Chaque année, en Suisse, environ 2,5% des salariés de 55 à 64 ans sont confrontés à un licenciement, selon les chiffres de l’Enquête suisse sur la population active, conduite annuellement par l’Office fédéral de la statistique. C’est le sort qu’a subi, il y a quelques mois, un lecteur argovien qui travaillait depuis 1989 dans une entreprise qui vend des appareils médicaux aux hôpitaux.
Son nouveau chef ne se montre pas satisfait des résultats du technicien et lui envoie un avertissement, fin 2019. L’employé de 62 ans proteste par écrit, car les objectifs fixés pour cette année étaient atteints. En vain. En avril 2020, il reçoit son licenciement au terme d’un délai de six mois, mais est libéré de ses fonctions sur-le-champ. Il reçoit aussi une indemnité de départ de deux mois de salaire, prévue par le règlement. Il n’accepte pas la décision et fait intervenir un avocat. Ce dernier demande un justificatif, puis fait opposition. Avec succès: l’entreprise propose au technicien médical un poste dans un autre domaine, toutefois inadapté. Finalement, elle augmente l’indemnisation d’un mois de salaire supplémentaire.
Devoir de protection accru
La loi ne prévoit pas de protection particulière contre les licenciements des salariés proches de la retraite. Cela dit, le Tribunal fédéral (TF) a relevé les exigences au cours de ces dernières années, en estimant que les employés âgés devaient bénéficier d’un «devoir de protection accru». Concrètement, le patron doit informer le collaborateur, à temps, sur son intention de le licencier et lui donner la possibilité de s’exprimer. Par ailleurs, il doit s’efforcer de trouver des solutions permettant de poursuivre le rapport de travail. Sans cela, le licenciement est considéré comme abusif. Conséquence: l’employé a droit à une indemnité pouvant aller jusqu’à six mois de salaire.
Les juges fédéraux ont taxé d’abusifs les cas suivants:
➛ Un chauffagiste de 63 ans du canton de Berne est congédié sans entretien préalable après quarante-quatre ans de service. Le TF a jugé la démarche de l’employeur abusive et en violation du devoir d’assistance. L’entreprise a dû verser une indemnité de six mois de salaire au sexagénaire. (Arrêt 132 III 115).

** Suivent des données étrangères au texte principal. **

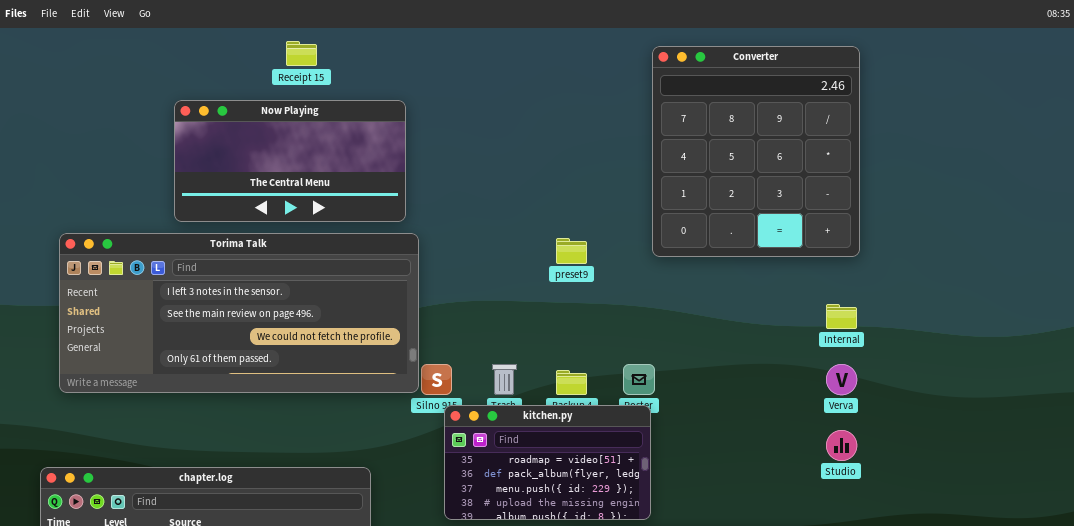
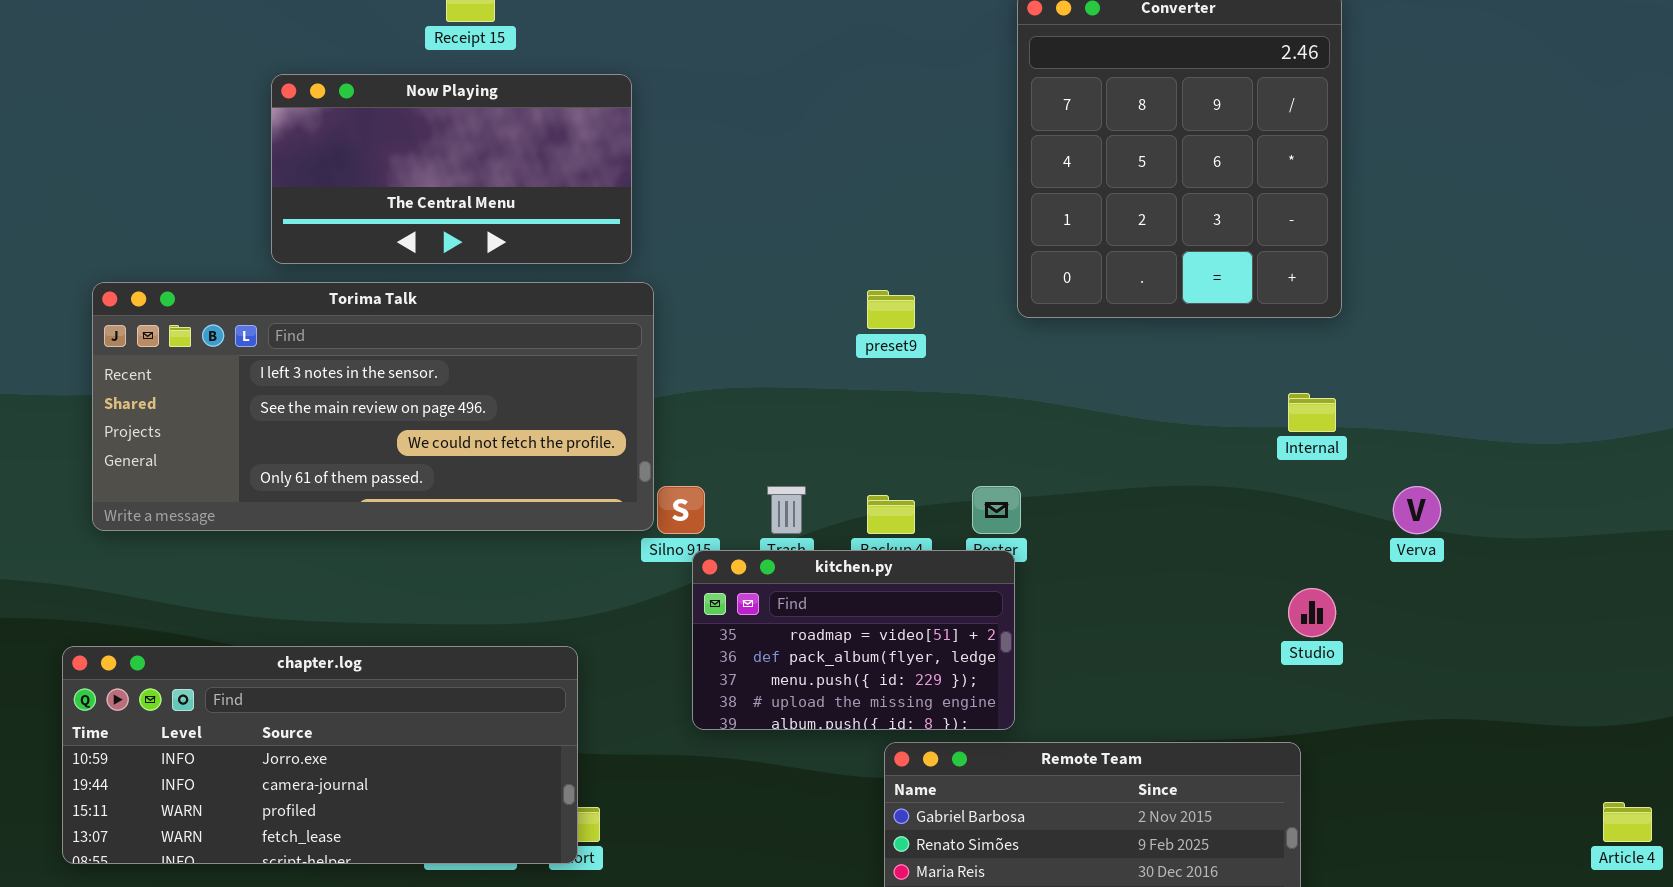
Verva: [826,364,857,395] -> [1393,486,1441,534], moved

➛ Une entreprise du canton de Neuchâtel a dû verser quatre mois de salaire à un homme de 64 ans, viré après douze ans d’activité. L’entreprise estimait que l’agent d’exploitation n’était plus motivé. Pourtant, ses évaluations correspondaient aux attentes de l’entreprise et ses performances n’étaient guère inférieures à celles d’un collègue bien plus jeune et particulièrement performant. (Arrêt 4A_558/2012).
➛ Un key-account manager du canton d’Uri est renvoyé à l’âge de 59 ans après trente-cinq ans de service. Aux yeux du TF, le licenciement était abusif. Selon lui, le patron aurait dû avertir clairement l’employé qu’il jugeait les difficultés rencontrées au cours des derniers mois comme assez graves pour conduire à un licenciement. Le collaborateur a reçu une indemnité de deux mois de salaire. (Arrêt 4A_384/2014)
La jurisprudence fédérale ne fixe pas clairement l’âge ni le nombre d’années de service à partir desquels le principe de «devoir accru de protection» est valable. En 2016, Corrado Pardini, alors conseiller national (BE/PS) avait déposé une initiative parlementaire fixant l’âge à 55 ans et la durée des services à dix ans au minimum. L’objet a été rejeté en 2018.
Michael Krampf / Sandra Porchet
En détail: Que faire en cas de licenciement abusif?
➛ Exigez que votre employeur vous livre les raisons du licenciement par écrit.
➛ Si vous n’êtes pas d’accord avec les justifications données, vous pouvez vous opposer au licenciement. La démarche doit être entreprise avant l’échéance du délai de résiliation du contrat et par lettre recommandée.
➛ Si le licenciement est abusif et que vous ne trouvez pas d’accord avec votre employeur pour poursuivre la relation de travail, vous pouvez déposer une plainte auprès des autorités de conciliation de votre lieu de travail ou du siège de l’entreprise, dans le but d’obtenir une indemnité. La démarche doit avoir lieu dans les 180 jours suivant la fin du contrat de travail. Vous trouverez la liste des autorités compétentes sur www.tribunauxcivils.ch
➛ L’indemnité peut atteindre, au plus, six mois de salaire. Elle est fixée par le tribunal.